Scan the data below for the string "windows". Show every line where it turns up.

[[ Data supplied, beginning ]]

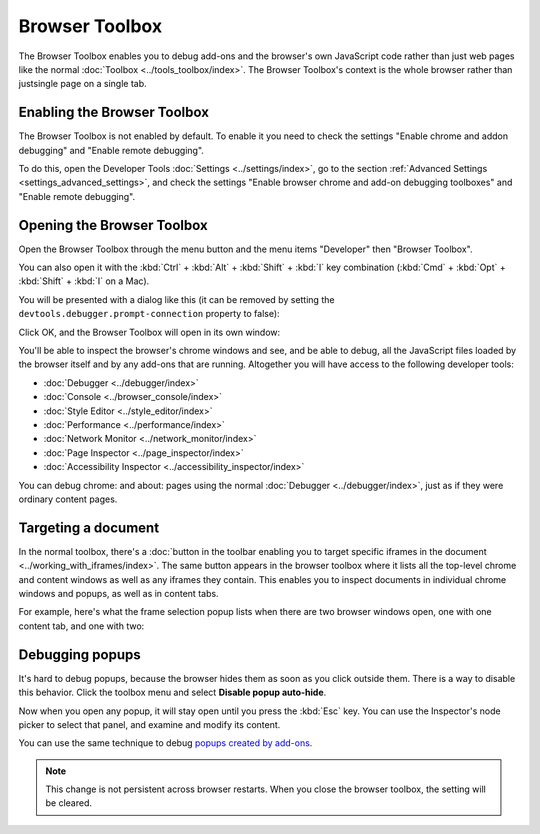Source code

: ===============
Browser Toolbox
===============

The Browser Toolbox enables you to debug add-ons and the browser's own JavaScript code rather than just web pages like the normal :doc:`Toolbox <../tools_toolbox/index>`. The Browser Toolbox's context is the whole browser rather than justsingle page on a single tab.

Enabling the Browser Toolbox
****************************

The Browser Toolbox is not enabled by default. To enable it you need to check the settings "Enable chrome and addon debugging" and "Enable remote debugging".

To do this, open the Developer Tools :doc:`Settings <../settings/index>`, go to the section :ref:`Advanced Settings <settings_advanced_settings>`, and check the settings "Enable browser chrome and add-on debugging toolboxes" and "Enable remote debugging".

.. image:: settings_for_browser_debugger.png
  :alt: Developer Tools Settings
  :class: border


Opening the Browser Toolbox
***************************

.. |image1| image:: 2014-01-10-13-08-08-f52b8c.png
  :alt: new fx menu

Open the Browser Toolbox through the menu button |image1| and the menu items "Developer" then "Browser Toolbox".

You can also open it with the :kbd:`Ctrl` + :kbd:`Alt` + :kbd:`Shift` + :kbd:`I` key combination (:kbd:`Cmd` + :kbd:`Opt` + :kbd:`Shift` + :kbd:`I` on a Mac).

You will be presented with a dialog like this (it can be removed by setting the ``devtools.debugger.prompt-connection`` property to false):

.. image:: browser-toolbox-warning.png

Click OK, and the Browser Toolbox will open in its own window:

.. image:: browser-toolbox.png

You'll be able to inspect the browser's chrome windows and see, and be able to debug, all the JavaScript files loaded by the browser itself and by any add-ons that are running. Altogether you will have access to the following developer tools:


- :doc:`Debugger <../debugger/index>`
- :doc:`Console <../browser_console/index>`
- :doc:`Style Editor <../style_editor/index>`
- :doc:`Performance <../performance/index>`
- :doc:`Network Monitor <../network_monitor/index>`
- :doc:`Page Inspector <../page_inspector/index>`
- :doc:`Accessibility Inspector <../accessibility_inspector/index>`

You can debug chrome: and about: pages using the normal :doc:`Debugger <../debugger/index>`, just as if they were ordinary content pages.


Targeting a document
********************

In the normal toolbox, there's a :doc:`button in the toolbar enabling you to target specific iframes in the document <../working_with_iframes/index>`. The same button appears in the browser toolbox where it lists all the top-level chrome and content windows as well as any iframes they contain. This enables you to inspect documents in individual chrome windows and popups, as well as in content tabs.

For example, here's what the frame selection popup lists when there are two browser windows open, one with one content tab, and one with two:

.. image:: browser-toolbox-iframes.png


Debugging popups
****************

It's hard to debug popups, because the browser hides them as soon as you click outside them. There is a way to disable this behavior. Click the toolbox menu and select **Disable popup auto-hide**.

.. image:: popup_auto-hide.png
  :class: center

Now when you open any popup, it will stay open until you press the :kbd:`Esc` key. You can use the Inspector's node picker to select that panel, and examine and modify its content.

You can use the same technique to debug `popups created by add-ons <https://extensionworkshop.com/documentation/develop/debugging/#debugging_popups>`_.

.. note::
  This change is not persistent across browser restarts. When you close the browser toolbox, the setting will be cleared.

[[ Data supplied, end ]]

| Exercise output |
You'll be able to inspect the browser's chrome windows and see, and be able to debug, all the JavaScript files loaded by the browser itself and by any add-ons that are running. Altogether you will have access to the following developer tools:
In the normal toolbox, there's a :doc:`button in the toolbar enabling you to target specific iframes in the document <../working_with_iframes/index>`. The same button appears in the browser toolbox where it lists all the top-level chrome and content windows as well as any iframes they contain. This enables you to inspect documents in individual chrome windows and popups, as well as in content tabs.
For example, here's what the frame selection popup lists when there are two browser windows open, one with one content tab, and one with two:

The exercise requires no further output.